How teen pregnancy affects rural African girls’ education
“If you make the very silly mistake of coming to this house with a big stomach, you won’t live here and there will be no more school fees for you.” This is what my mother would always say to me while I was growing up in the rural area of Chikomba District in Chivhu, Zimbabwe. She was undoubtedly referring to the fact that many girls in our area got pregnant and dropped out of school as early as the age of 13.
She shouldn’t have worried though: for as long as I can remember I dreamed of going to university. Though I had few role models to set a standard for my academic aspirations — the only people I knew who had gone to college were my teachers — I observed the way children in my rural area were raised, and I wanted to do something about it.
Children where I’m from grow up in an environment of extreme poverty and patriarchy. Their most basic needs are often unsatisfied and they are often mandated to provide labor to earn a living for their family. For example, children are frequently expected to go work on other people’s farming fields and earn money instead of spending the family’s money on school fees, books, pens, and other school requirements. Some girls decide to marry cattle herders at an early age, even as early as 13, just to run away from poverty in their homes. Parents rarely see their daughters as permanent members of their families, and as such early and forced marriages are still common.
There are currently no policies in Zimbabwe that protect girls who become pregnant while in school. Pregnant students are frequently forced out of their schools due to rules and regulations within the education system that discriminate against them. In fact, girls in this situation are called all sorts of names, like “mvana,” an insult name specific to unmarried girls who have children. The name labels these girls as failures, in turn leading them to feel hopeless about their futures. What’s more, even after a child is born and weaned, the idea of a mother going back to school is still taboo. Government schools do not accept mothers and there are no informal schools like colleges in rural areas.
Banned from school, a pregnant girl’s home is no more welcoming to her; she is expected to be taken care of by the person responsible for her pregnancy. That is, if that person will take responsibility. While pregnant students can’t avoid the consequences of their condition, the students who impregnated them can. Many boys responsible for a girl’s impregnation deny responsibility. Even if he is also chased out of his school, he can simply go to another one, while there are no schools that accept a pregnant student.
This social stigma willfully ignores the many causes of teenage pregnancies that are rooted far more in circumstance than young women’s character or personal decisions. For example, orphans in Zimbabwe lack basic necessities, not to mention parental or otherwise authoritative or educational guidance. According to the National Annual Education Statistics profile in Mashonaland East Province 2017, there were 3,321 female orphans in primary grades 1-7 and 2,570 female orphans in secondary schools. Young girls also lack counseling, role models their age, and career guidance. So many children from rural areas have potential but lack the self-confidence necessary to act on their talent in the way those born in urban areas, or at least with parents, can.
Pregnancy is also often a result of forced marriage.
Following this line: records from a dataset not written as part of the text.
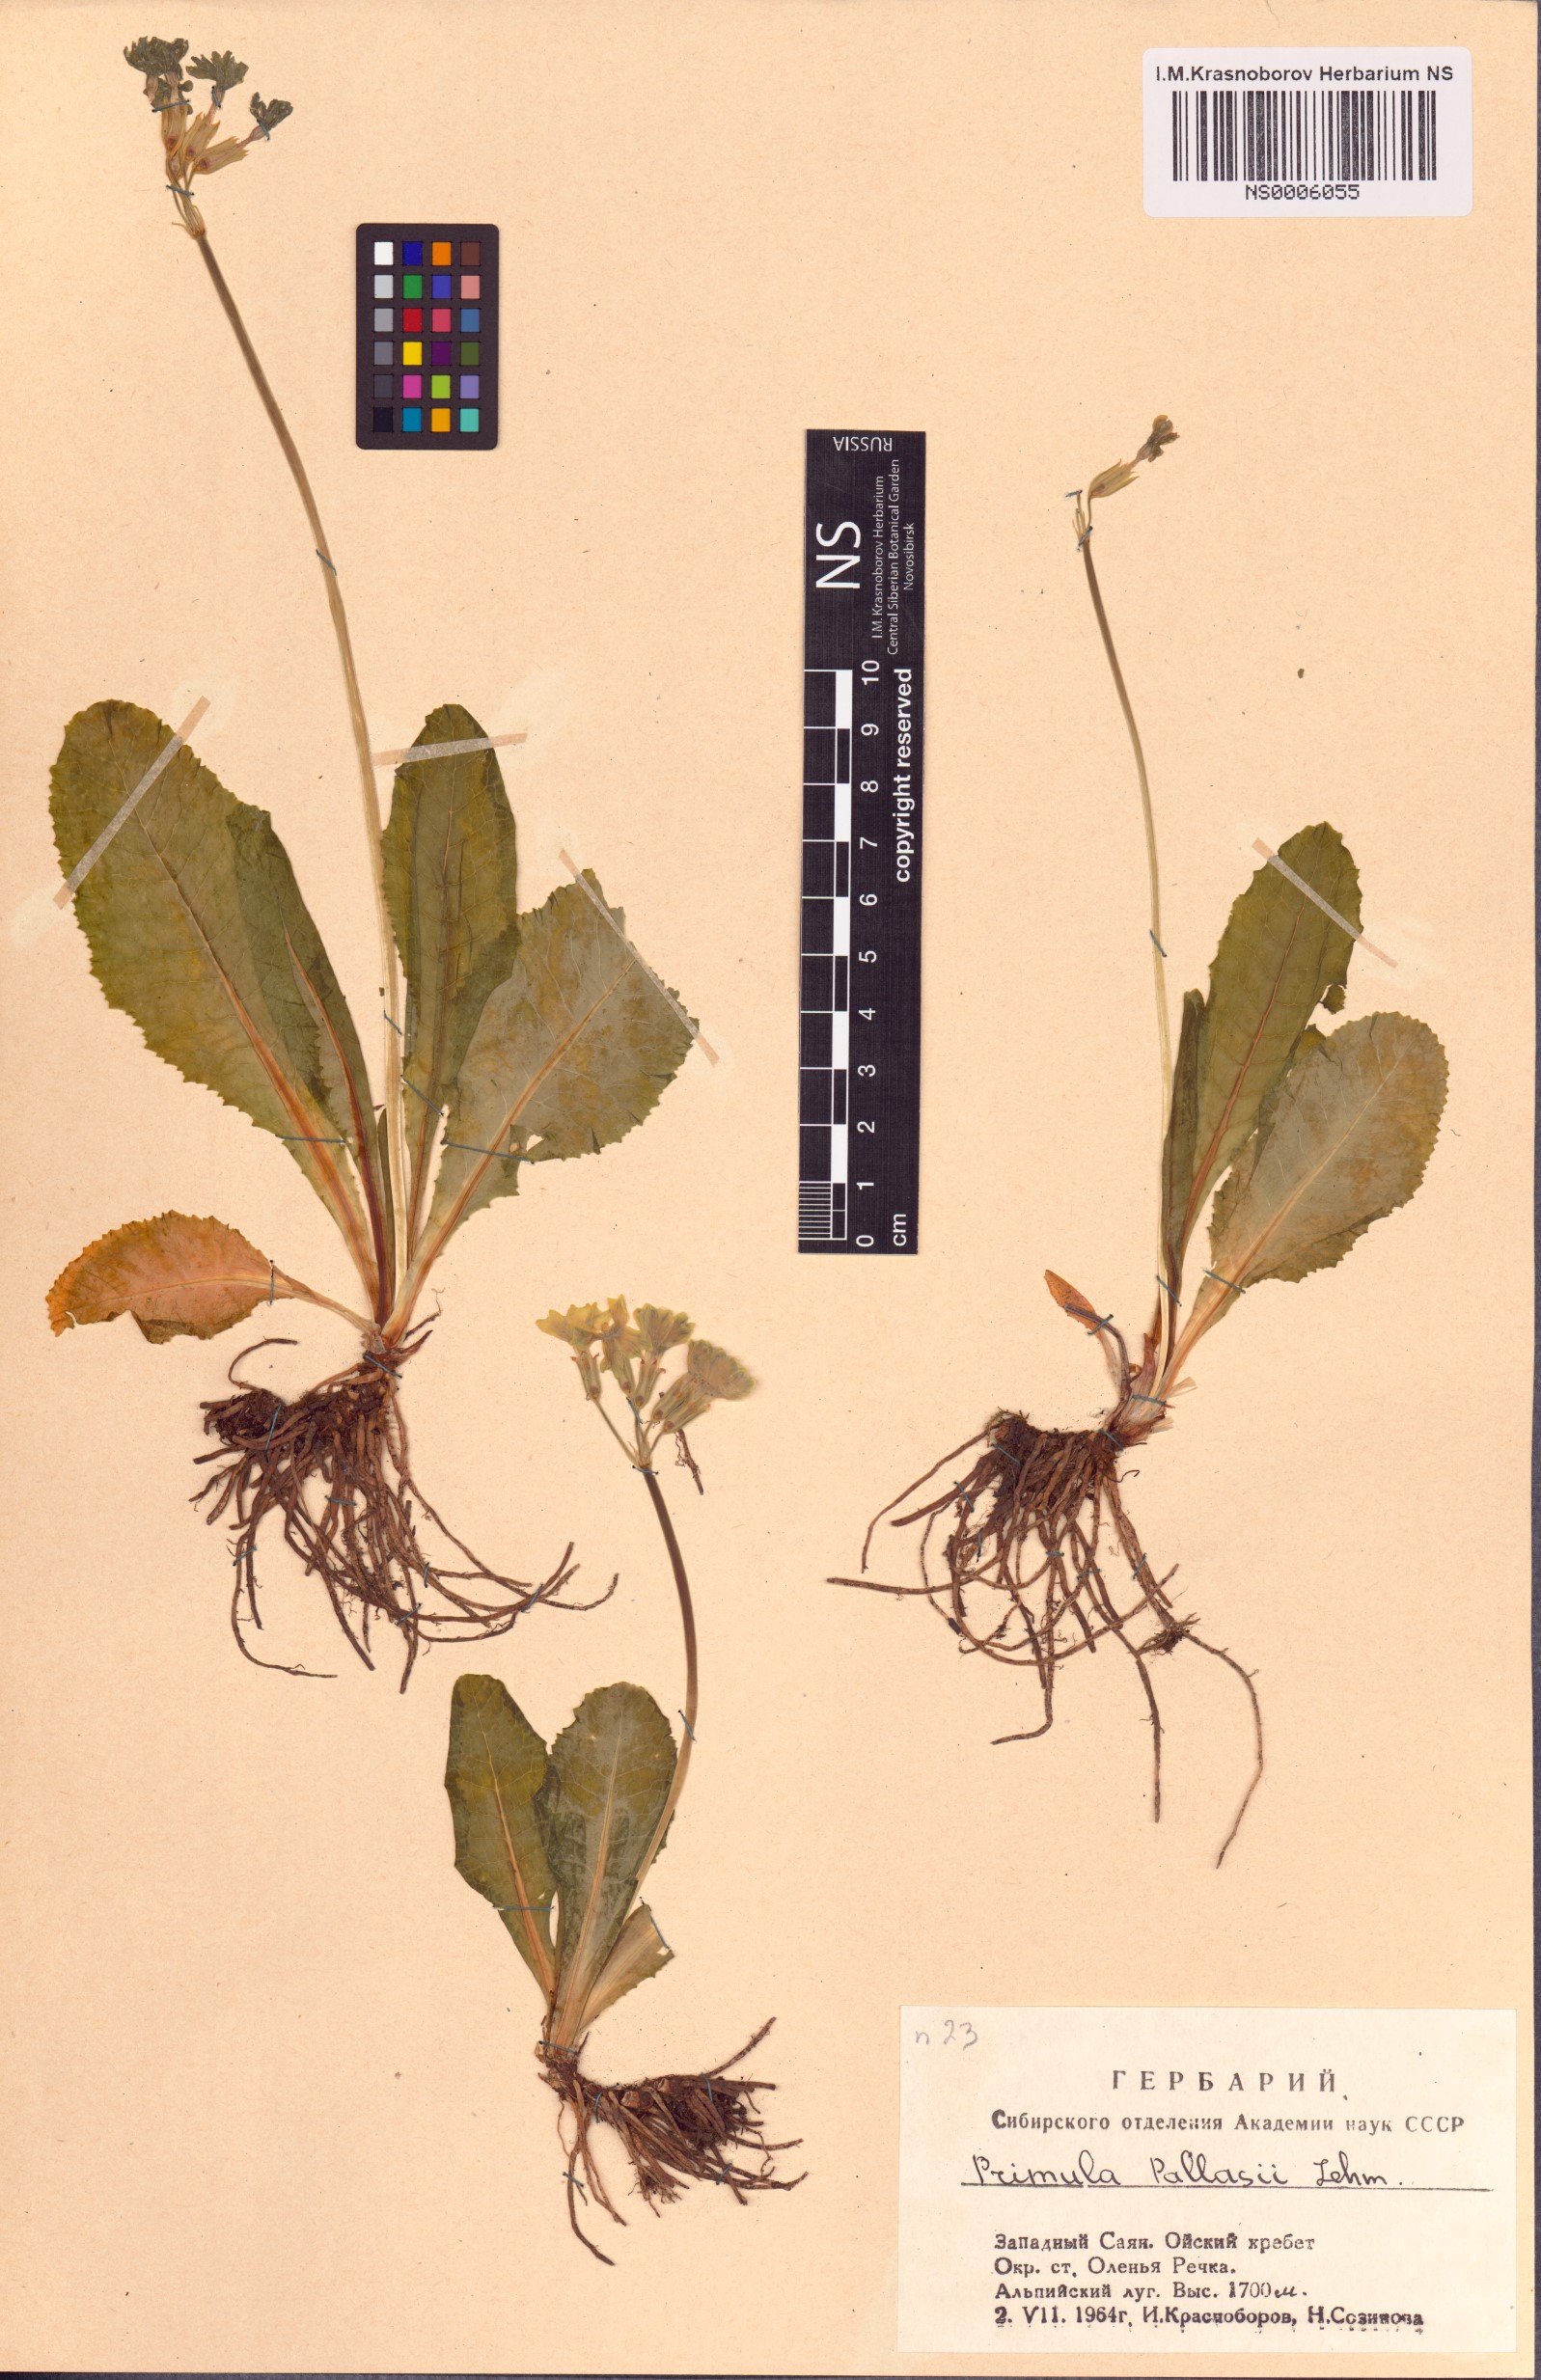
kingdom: Plantae
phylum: Tracheophyta
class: Magnoliopsida
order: Ericales
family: Primulaceae
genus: Primula
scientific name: Primula elatior
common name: Oxlip
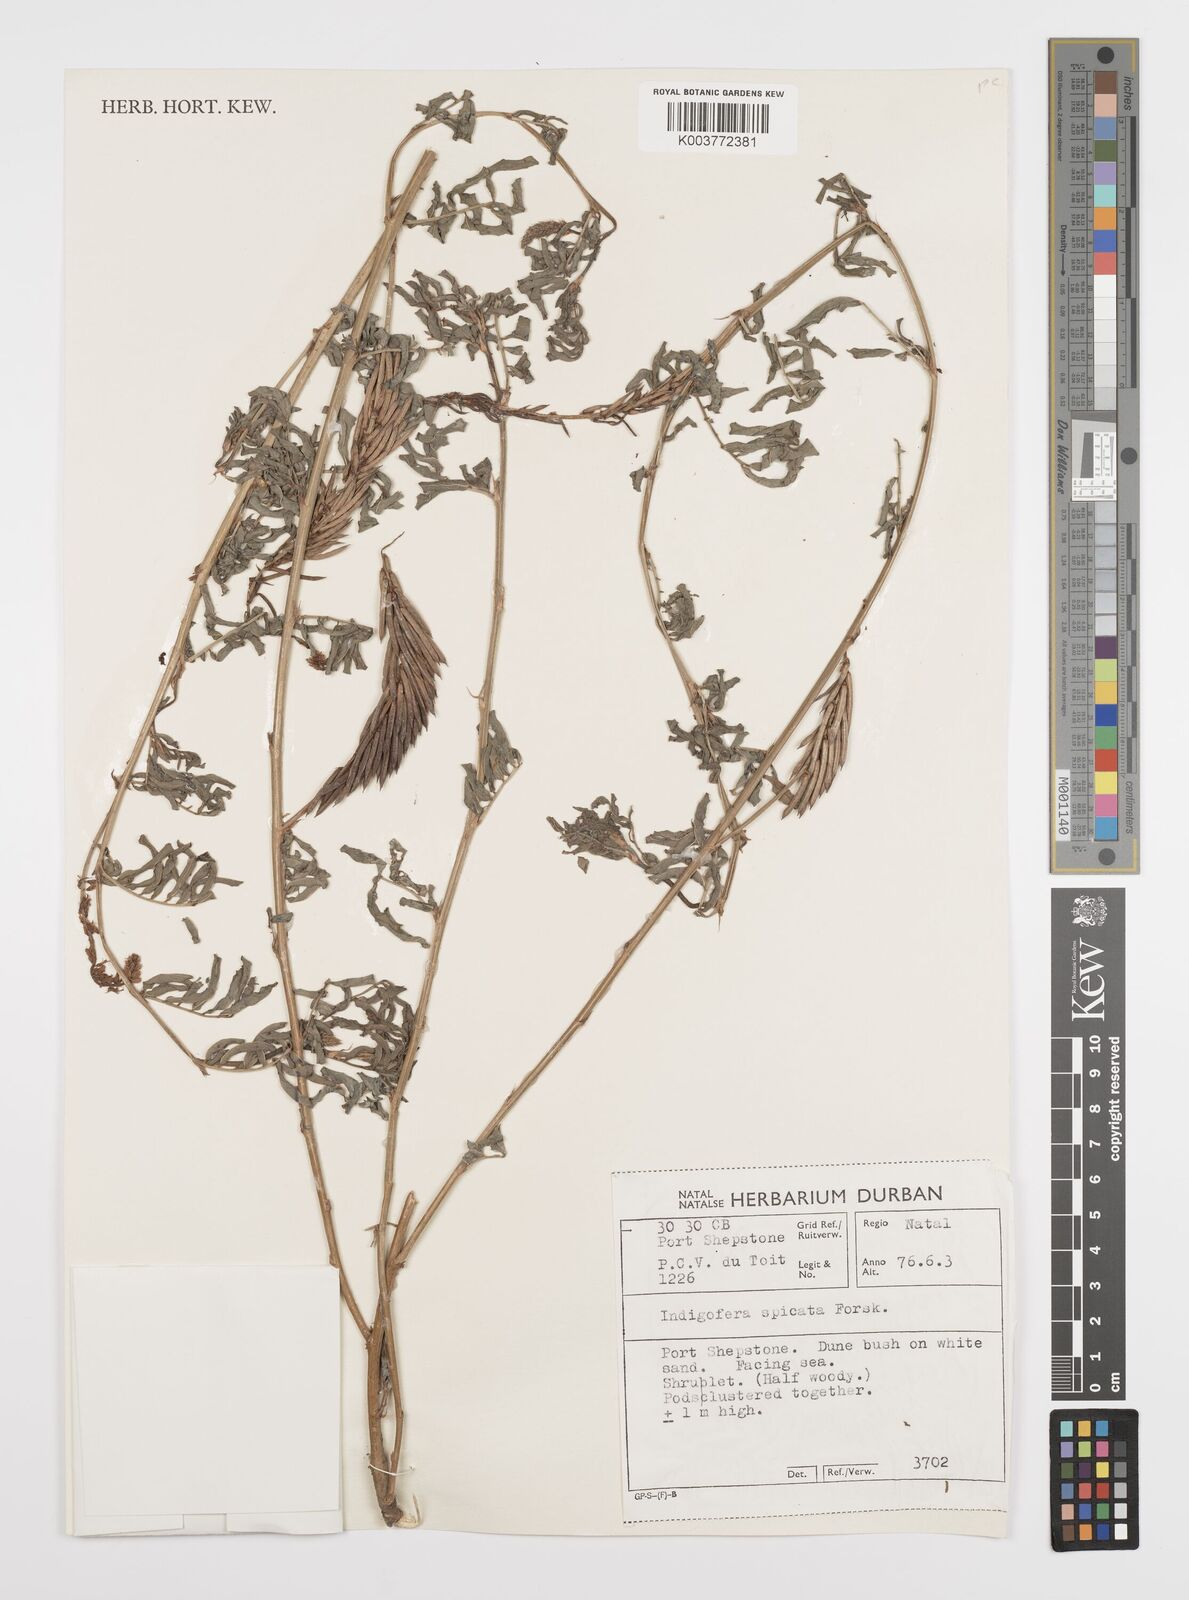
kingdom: Plantae
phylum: Tracheophyta
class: Magnoliopsida
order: Fabales
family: Fabaceae
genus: Indigofera
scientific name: Indigofera hendecaphylla
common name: Trailing indigo
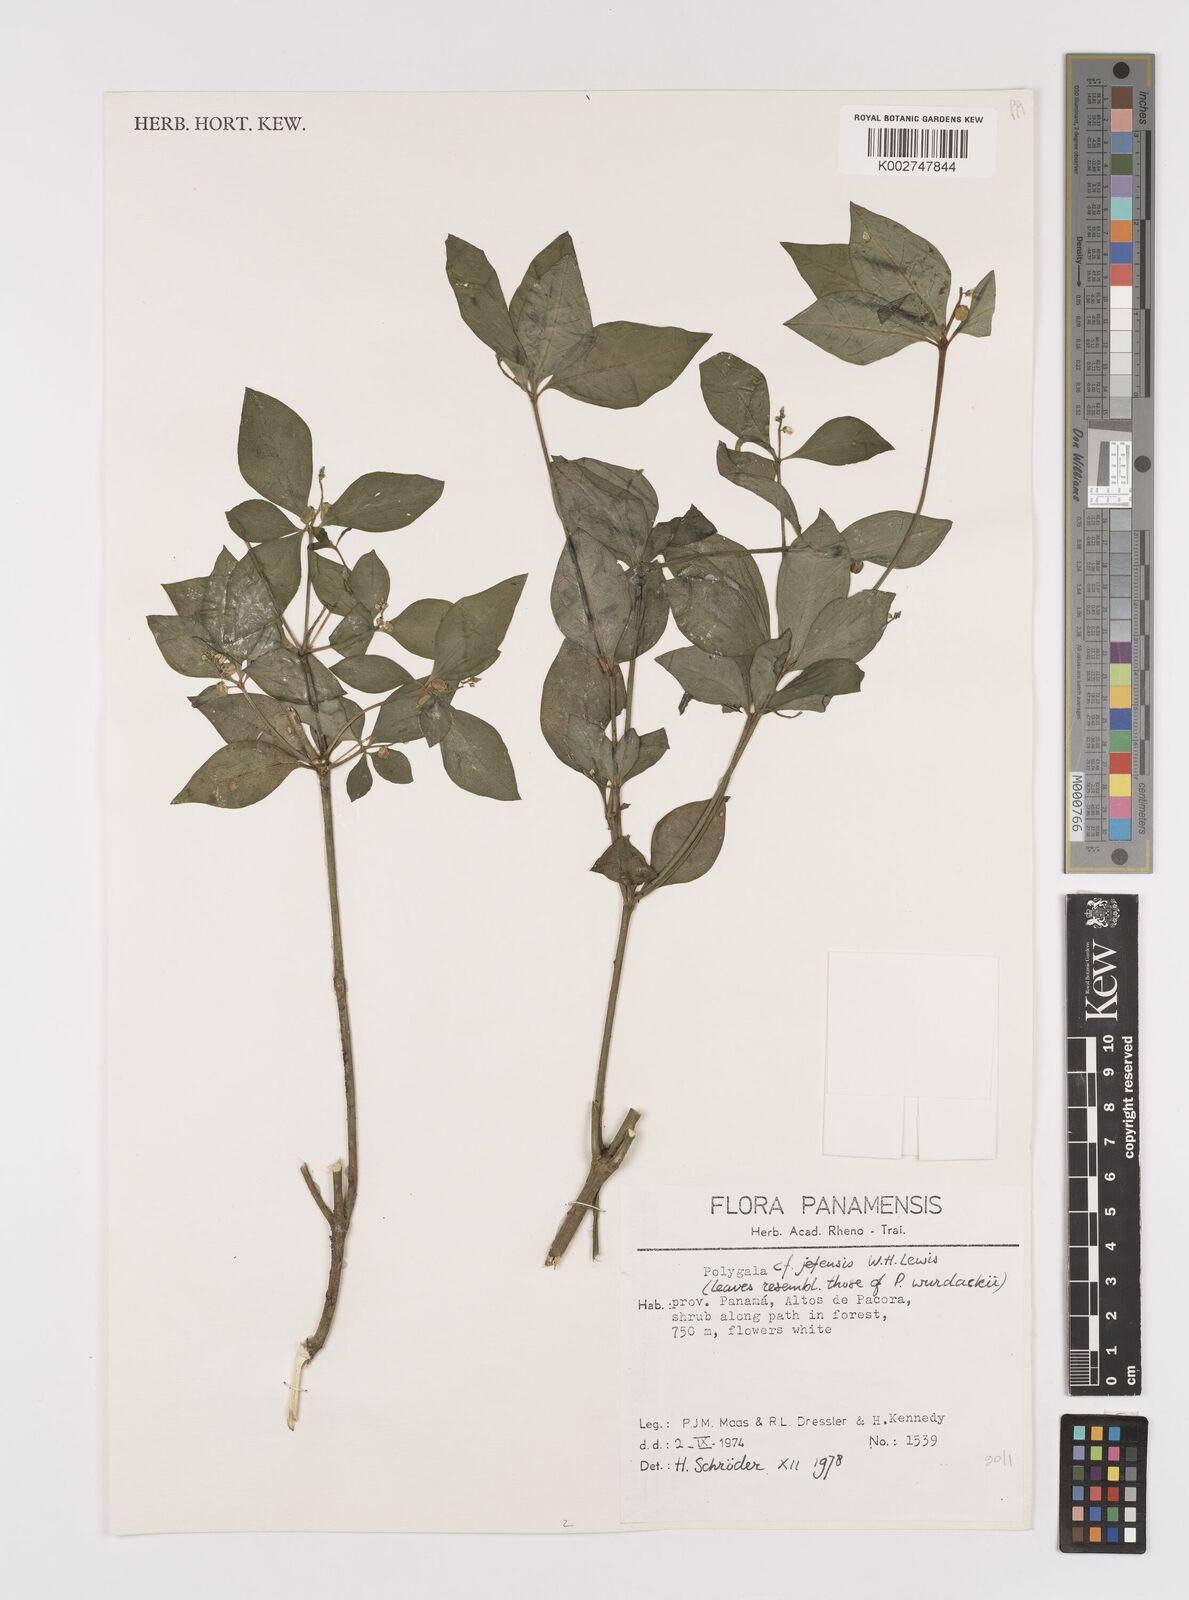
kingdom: Plantae
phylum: Tracheophyta
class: Magnoliopsida
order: Fabales
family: Polygalaceae
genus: Polygala
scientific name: Polygala jefensis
To be fair, Zimbabwe’s constitution has a web of legal frameworks that are intended to protect children from forced marriages; in 2013, Zimbabwe adopted a new constitution that stipulates that “no person may be compelled to enter marriage against their will” and calls on the state to ensure that “no children are pledged into marriage.” The Children’s Act and Marriage Bill also stipulates that “Every person who has attained the age of eighteen years has the right to found a family” and “No person may be compelled to enter into marriage against their will.” But these legal motions do little to address the social realities of girls in rural areas, who are still frequently forced to marry at young ages.
These young mothers have the potential to be the heart of development in these communities. If their education continues to be held contingent on the irregularities of life so common in rural areas, these communities are doomed to fail. Now that more people than ever are advocating for women’s rights, we need to seriously attempt to effectively apply these movements to remote areas. While the international standards of the Committee on the Elimination of Discrimination Against Women, the Beijing Declaration, and other humanitarian efforts have provided the international community with a constant benchmark for the fulfillment of women’s rights, policy reform — not to mention cultural change — is still needed when it comes to girls’ education in Africa, particularly Zimbabwe.